The task = Which lines in the records below hold the word "labels"? Copy each of them.

[Stored data]
====
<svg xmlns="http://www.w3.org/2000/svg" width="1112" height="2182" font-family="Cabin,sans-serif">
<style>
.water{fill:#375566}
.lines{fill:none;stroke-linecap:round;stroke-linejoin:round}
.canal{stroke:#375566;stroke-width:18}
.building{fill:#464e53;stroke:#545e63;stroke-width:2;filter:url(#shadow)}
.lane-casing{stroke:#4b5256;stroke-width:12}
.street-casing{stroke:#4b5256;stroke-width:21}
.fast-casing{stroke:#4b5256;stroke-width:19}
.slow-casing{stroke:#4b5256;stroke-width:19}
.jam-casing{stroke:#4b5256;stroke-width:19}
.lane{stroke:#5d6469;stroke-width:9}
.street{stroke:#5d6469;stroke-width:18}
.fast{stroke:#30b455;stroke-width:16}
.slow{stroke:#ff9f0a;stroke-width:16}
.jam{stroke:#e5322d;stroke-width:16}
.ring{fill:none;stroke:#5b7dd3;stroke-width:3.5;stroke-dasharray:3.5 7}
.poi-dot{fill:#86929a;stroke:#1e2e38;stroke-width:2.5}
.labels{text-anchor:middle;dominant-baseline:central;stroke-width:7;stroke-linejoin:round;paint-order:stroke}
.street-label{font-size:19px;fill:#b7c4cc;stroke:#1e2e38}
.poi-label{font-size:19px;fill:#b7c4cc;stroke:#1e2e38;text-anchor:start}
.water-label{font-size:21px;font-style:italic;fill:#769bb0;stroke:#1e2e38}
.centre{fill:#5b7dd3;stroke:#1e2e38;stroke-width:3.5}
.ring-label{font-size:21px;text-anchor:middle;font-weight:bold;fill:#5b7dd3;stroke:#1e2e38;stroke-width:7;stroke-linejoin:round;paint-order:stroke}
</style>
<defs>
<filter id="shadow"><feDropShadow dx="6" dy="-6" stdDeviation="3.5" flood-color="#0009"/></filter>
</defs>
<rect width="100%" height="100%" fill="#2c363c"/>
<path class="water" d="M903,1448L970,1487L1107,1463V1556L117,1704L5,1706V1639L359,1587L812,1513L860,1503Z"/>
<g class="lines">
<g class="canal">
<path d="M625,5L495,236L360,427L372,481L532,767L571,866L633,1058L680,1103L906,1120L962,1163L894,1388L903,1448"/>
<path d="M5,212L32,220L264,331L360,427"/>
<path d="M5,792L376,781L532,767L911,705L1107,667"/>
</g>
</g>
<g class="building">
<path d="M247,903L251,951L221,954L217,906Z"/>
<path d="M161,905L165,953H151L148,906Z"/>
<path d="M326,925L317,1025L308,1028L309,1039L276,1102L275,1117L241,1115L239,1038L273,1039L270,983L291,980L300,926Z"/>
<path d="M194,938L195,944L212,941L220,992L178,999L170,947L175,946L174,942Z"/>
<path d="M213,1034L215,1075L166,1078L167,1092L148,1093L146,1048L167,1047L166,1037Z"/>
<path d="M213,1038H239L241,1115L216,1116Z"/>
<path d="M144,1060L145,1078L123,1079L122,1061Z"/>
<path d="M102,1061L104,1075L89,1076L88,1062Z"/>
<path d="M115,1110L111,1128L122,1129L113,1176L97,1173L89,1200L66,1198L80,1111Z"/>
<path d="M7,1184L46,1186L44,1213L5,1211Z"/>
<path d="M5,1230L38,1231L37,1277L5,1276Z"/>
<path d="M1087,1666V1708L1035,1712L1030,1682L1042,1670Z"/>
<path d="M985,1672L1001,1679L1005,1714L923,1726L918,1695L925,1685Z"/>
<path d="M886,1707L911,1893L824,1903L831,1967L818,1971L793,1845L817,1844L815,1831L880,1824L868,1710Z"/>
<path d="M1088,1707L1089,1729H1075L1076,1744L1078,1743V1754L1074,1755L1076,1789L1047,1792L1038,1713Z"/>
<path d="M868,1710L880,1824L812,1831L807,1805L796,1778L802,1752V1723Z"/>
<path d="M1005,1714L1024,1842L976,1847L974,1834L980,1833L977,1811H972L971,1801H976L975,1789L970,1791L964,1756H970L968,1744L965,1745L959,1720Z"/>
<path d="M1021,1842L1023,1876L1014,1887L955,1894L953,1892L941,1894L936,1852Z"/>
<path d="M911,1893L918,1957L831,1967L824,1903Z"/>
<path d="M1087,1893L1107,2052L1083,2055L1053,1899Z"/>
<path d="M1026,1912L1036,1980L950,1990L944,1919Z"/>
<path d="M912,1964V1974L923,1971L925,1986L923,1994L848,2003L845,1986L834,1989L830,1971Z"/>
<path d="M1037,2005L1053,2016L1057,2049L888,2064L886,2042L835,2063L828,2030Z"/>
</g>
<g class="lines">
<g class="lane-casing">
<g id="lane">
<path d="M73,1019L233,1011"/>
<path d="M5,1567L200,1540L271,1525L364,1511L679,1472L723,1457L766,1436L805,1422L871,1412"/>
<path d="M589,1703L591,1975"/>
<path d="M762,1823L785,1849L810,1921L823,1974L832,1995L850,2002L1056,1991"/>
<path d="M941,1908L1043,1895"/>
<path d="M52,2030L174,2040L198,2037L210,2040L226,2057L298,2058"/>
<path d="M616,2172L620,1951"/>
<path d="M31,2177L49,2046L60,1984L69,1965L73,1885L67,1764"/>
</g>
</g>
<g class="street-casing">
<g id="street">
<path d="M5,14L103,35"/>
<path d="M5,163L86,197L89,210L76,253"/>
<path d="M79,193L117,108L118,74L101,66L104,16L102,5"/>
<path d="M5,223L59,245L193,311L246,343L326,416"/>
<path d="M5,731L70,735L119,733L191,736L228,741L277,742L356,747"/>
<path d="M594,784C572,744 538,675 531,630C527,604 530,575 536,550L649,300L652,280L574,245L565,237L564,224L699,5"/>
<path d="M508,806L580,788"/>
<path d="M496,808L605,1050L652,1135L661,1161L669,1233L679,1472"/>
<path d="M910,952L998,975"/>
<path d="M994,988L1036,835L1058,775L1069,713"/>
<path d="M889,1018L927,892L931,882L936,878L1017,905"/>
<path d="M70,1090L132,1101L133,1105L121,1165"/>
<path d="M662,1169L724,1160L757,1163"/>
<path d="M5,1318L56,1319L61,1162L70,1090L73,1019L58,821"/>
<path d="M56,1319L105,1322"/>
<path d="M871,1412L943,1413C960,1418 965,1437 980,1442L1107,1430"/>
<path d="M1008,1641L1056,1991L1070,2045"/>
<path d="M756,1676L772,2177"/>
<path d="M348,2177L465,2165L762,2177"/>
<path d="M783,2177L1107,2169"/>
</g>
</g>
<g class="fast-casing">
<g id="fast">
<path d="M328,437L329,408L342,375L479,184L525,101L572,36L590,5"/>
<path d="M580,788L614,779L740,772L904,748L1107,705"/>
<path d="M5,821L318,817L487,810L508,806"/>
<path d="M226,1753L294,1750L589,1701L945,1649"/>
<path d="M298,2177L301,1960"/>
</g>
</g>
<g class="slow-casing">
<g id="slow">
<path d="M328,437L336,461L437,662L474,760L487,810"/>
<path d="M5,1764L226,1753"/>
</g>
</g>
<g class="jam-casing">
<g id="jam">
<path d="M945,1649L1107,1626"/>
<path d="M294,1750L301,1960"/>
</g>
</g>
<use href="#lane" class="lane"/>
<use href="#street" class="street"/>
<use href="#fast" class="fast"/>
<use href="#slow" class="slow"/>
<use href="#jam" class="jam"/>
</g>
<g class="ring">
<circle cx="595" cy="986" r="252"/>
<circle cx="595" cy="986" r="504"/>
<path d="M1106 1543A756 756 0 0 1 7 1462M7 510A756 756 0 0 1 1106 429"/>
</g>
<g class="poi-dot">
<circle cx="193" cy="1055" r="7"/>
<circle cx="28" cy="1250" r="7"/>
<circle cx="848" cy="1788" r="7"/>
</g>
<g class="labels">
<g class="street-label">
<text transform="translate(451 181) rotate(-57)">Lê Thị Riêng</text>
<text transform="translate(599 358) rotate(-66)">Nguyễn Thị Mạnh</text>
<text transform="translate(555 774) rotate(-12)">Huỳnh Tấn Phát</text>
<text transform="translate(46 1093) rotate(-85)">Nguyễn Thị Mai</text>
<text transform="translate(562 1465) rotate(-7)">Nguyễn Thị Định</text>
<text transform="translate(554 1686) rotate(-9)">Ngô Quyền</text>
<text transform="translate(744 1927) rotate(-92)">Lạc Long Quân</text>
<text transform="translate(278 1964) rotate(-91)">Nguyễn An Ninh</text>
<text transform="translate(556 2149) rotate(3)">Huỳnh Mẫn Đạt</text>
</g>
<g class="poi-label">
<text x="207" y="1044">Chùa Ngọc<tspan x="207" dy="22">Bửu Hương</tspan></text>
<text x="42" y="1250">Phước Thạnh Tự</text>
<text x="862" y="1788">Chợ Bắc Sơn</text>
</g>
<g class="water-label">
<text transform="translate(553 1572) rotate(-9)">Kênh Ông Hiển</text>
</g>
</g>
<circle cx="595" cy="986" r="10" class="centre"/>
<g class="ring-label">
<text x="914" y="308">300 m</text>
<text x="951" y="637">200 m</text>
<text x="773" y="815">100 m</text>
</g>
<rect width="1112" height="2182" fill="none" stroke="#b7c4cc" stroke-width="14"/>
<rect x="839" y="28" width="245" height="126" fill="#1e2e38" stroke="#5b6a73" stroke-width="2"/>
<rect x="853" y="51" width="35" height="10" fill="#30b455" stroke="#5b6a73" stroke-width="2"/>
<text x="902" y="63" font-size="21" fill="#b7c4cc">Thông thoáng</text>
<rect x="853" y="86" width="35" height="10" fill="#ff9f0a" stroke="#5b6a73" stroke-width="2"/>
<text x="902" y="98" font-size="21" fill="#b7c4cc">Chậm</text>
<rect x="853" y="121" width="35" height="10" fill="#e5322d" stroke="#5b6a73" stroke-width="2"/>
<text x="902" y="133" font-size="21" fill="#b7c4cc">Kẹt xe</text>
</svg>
====
Solution to this task =
.labels{text-anchor:middle;dominant-baseline:central;stroke-width:7;stroke-linejoin:round;paint-order:stroke}
<g class="labels">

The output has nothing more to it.